─── Task inputs
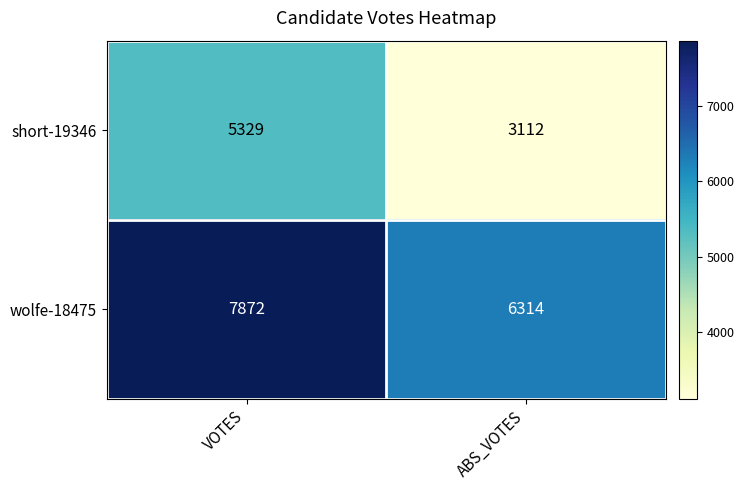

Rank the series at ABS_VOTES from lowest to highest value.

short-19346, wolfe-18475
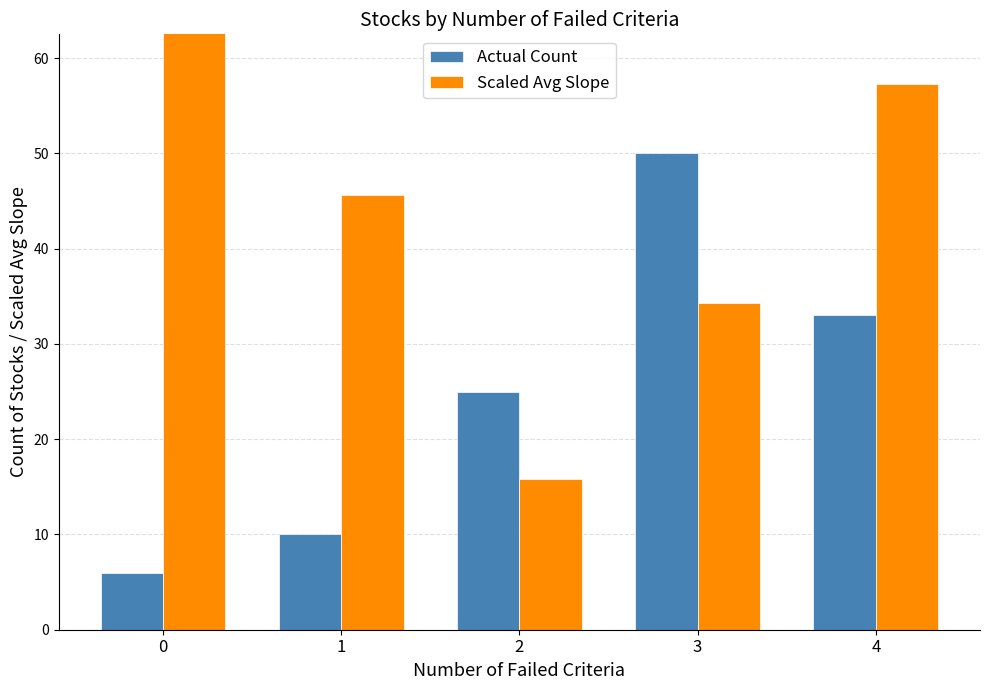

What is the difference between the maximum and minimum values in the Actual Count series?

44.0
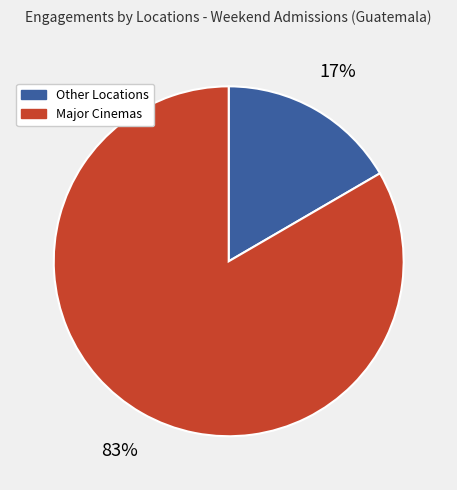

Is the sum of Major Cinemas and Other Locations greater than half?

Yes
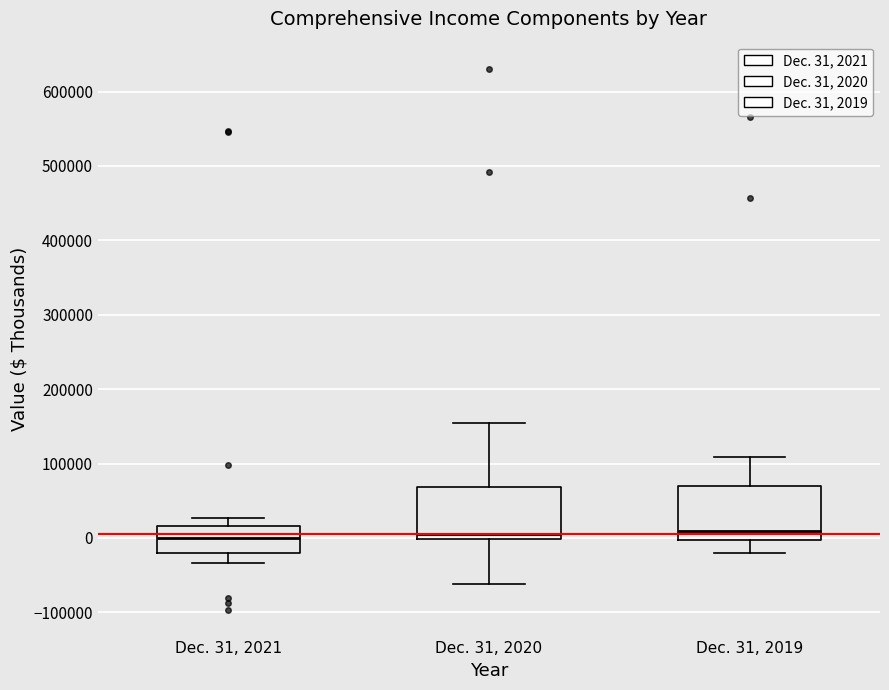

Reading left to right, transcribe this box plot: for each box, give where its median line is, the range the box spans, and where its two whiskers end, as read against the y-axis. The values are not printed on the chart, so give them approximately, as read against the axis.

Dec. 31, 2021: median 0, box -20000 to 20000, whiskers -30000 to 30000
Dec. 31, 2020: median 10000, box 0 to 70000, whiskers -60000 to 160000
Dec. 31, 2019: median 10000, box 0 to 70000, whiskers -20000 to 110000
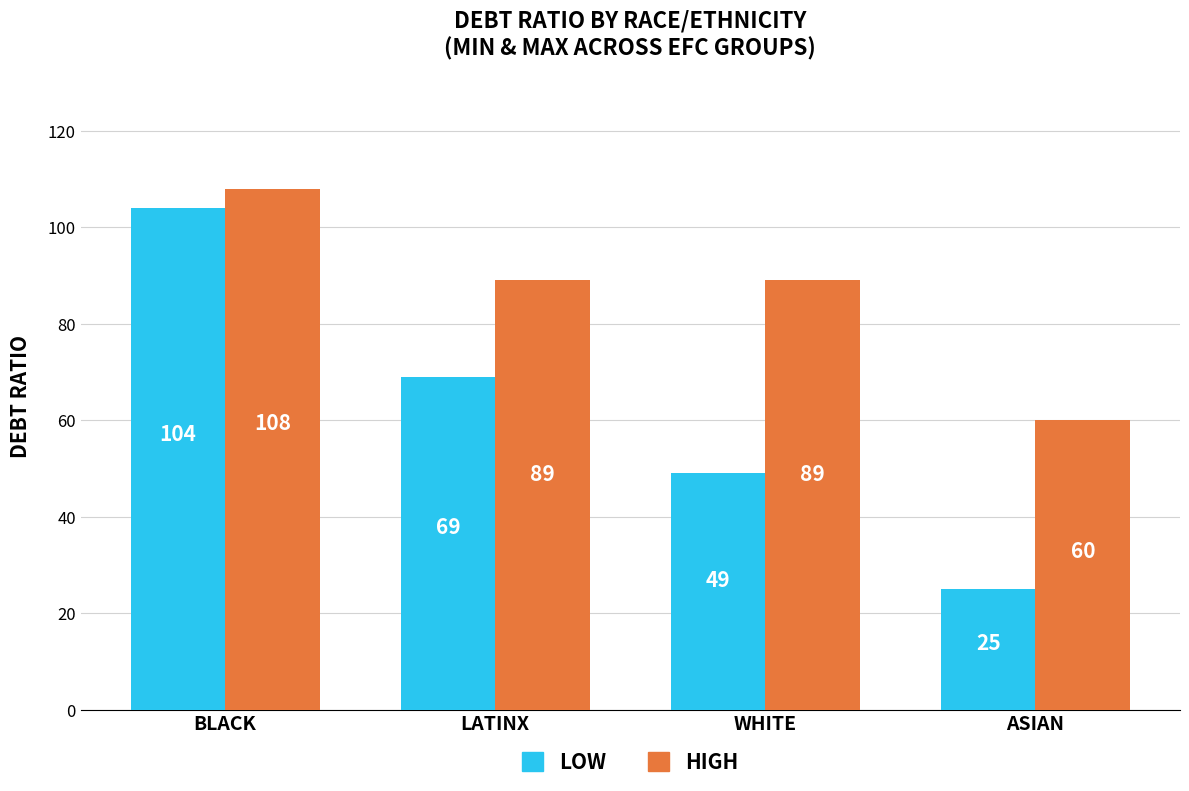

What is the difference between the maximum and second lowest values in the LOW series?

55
──────
_What the exercise asks_:
Copy all of the data above word for word, leaving out the pictures.

_Task answer_:
Rank the series at ABS_VOTES from lowest to highest value.

short-19346, wolfe-18475

What is the difference between the maximum and minimum values in the Actual Count series?

44.0

Is the sum of Major Cinemas and Other Locations greater than half?

Yes

Reading left to right, transcribe this box plot: for each box, give where its median line is, the range the box spans, and where its two whiskers end, as read against the y-axis. The values are not printed on the chart, so give them approximately, as read against the axis.

Dec. 31, 2021: median 0, box -20000 to 20000, whiskers -30000 to 30000
Dec. 31, 2020: median 10000, box 0 to 70000, whiskers -60000 to 160000
Dec. 31, 2019: median 10000, box 0 to 70000, whiskers -20000 to 110000

What is the difference between the maximum and second lowest values in the LOW series?

55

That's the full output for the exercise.